A LETTER TO INGMAR BERGMAN
MAX VON SYDOW
Max von Sydow appeared continually in Ingmar Bergman’s films from 1957 to 1971, while at the same time forming a mainstay of Bergman’s theatrical companies at Hälsinghorg and Malmö. This letter was written as part of the special tribute issue of the Swedish film-magazine Chaplin, titled Ingmar Bergman at 70.
D‘EAR INGMAR,
I needn’t remind you of all the obvious things. Yet I am sure that many others will tell about them in detail I am thinking of all those magic moments on the stage and around the movie camera. Those moments when you made it feel so self-evident to us that we were accomplishing something deeply meaningful and absolutely necessary.
Few directors have shown such trust in their actors, simplified the machinery around them, and emphasized the human being as well as you have. I am deeply grateful to you for all of that — all the way from Jakob to Gregers Werle, from Antonius Block to the prelate, who never materialized. Antonius and his brothers unquestionably changed my life.
And for all the rest — what was neither immortalized by the movie camera nor analyzed by theater critics, what occurred in the shadow of the great drama outside the world of Block and Borg and Vergérus and Winkelman, at a quiet lunch of ham and eggs or at the tea table with the cookie package and the chocolate box; the brief moments that will not be part of history, when we disrespectfully made fun of both Borg and Vergérus, of Faust and Alceste, of Strindberg and Ibsen — and not least of ourselves. The echo of that laughter can probably still be heard at Hovs Hallar, in Skattungbyn, and on Farö. Or the evenings off in Malmö when you arranged LP concerts with Bach and Orff on the program and ran films on your private projector: everything from And Quiet Flows the Don to Mister Magoo. They were also important moments. Over the years their importance has deepened, and I think of them often. That was when the great penguins danced.
Do you remember that one time, on the slope behind the Filmstaden restaurant, when we ended a discussion about life after death by promising each other that the first one who had the opportunity would haunt the other, in all friendliness? I look forward with excitement to that encounter.
Do you remember the bridge we built, Ingmar, early one morning on Farö, when the water level was too high to enable us to walk with dry shoes out to the wreck in Through the Glass Darkly? The light was incredibly beautiful, with the morning fog filtering away all shadow and letting the colors of the landscape appear with complete Integrity. Everybody helped out, and after an hour and a half the project was finished and we could start filming.
We built a lot of bridges, Ingmar, between ourselves and also to the audience. And you inspired us.

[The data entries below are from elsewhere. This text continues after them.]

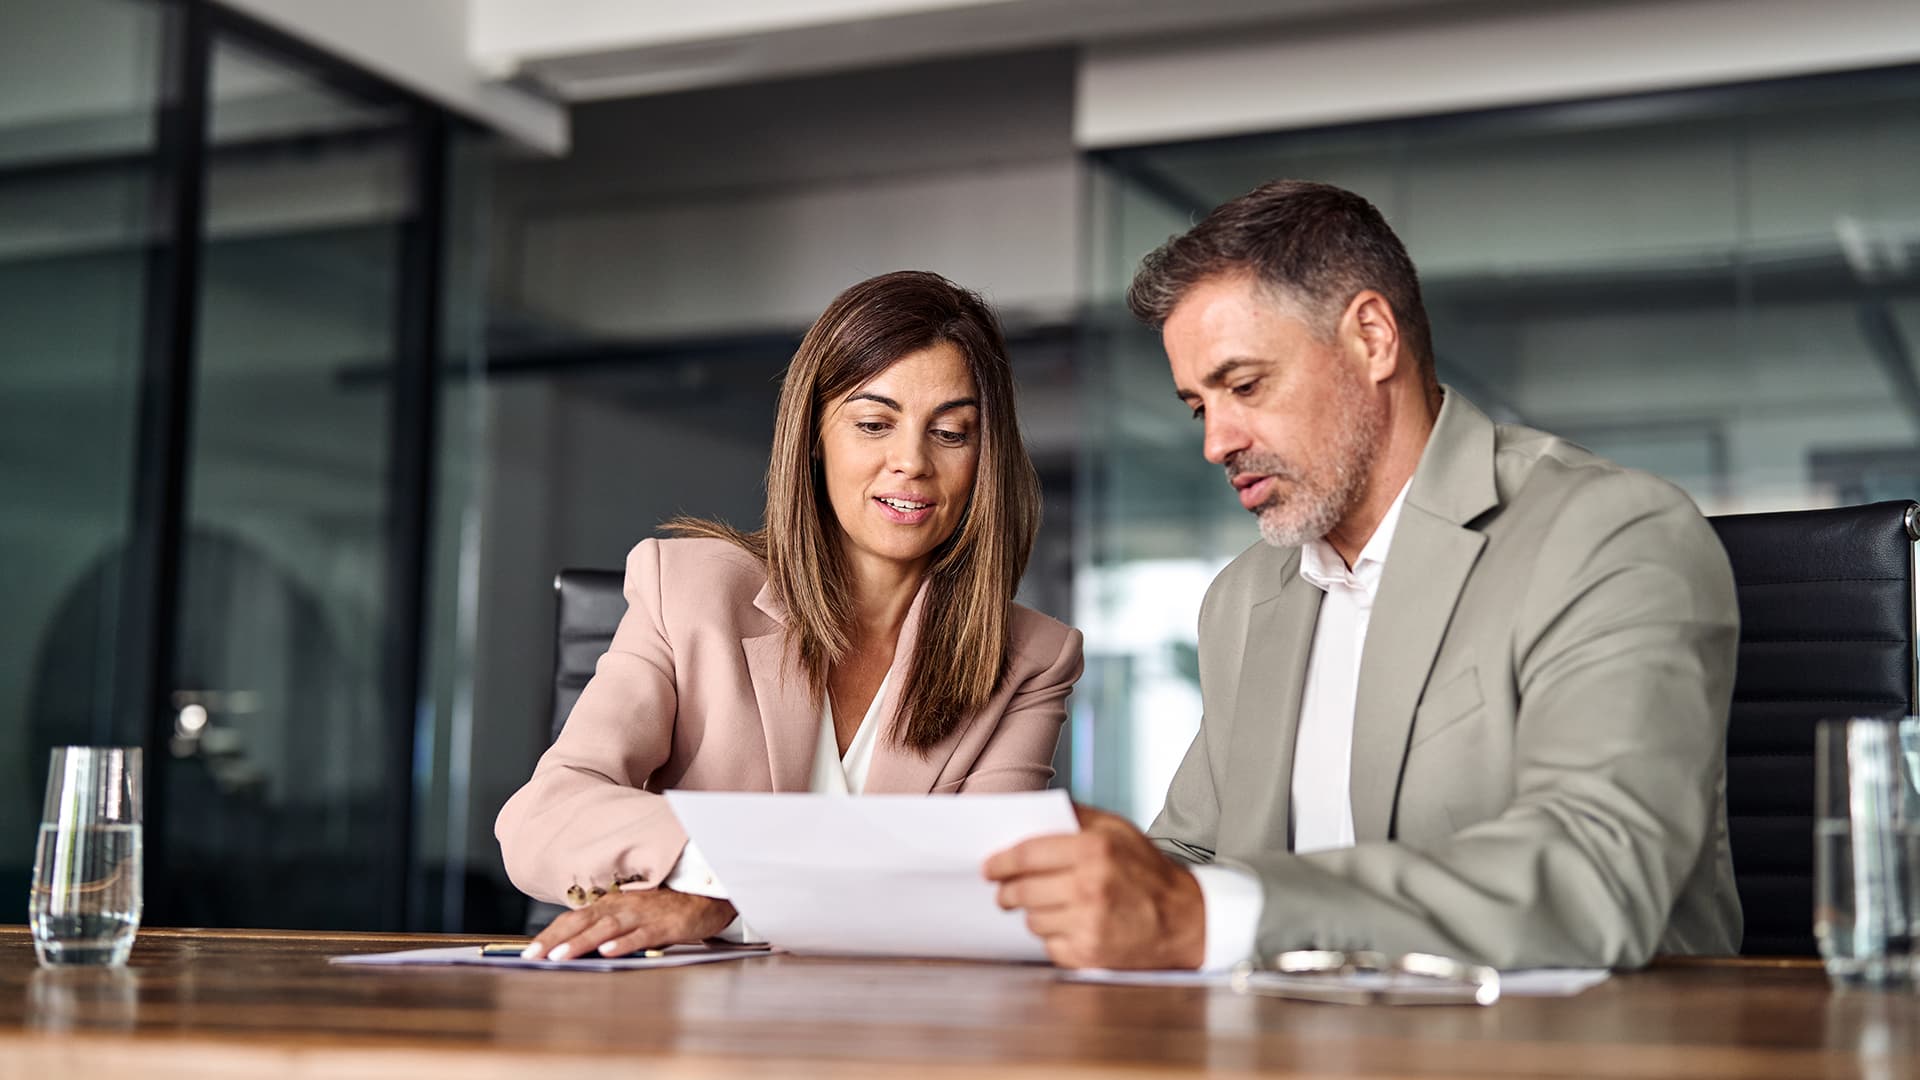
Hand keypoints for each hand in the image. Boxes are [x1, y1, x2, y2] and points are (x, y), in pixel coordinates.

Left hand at [524, 888, 736, 959]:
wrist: (709, 894)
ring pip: (606, 928)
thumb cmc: (668, 907)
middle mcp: (623, 906)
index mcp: (612, 904)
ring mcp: (643, 914)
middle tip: (533, 956)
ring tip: (561, 956)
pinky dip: (624, 943)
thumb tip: (577, 945)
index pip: (574, 918)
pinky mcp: (665, 925)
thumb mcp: (632, 913)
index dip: (551, 933)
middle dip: (555, 939)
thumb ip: (607, 926)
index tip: (530, 951)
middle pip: (583, 921)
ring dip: (582, 942)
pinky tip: (608, 952)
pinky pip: (641, 934)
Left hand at [983, 804, 1205, 969]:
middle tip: (1004, 890)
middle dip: (1007, 890)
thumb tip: (1032, 811)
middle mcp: (1089, 887)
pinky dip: (1053, 936)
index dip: (1001, 861)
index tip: (989, 866)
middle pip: (1022, 890)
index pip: (1027, 855)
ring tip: (1048, 905)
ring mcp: (1088, 923)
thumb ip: (1076, 817)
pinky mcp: (1089, 953)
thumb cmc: (1148, 871)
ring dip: (1033, 912)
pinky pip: (1048, 944)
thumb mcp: (1119, 829)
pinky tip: (1070, 925)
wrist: (1185, 920)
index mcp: (1094, 850)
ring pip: (1031, 919)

You. won’t get any flowers from me, but a warm thank you and a kick for good luck with your next bridge. And the next. And the next….
Yours truly,
Max
The roles that von Sydow refers to in his letter are Jakob in Ingmar Bergman’s production of Vilhelm Moberg’s Lea and Rakel at the Malmö Municipal Theater in 1955; Gregers Wer le in Ibsen’s Wild Duck at the Royal Dramatic Theater in 1972; the knight Antonius Block in The Seventh Seal, Johan Borg in Hour of the Wolf, Andreas Vergérus in The Touch and Andreas Winkelman in The Passion of Anna.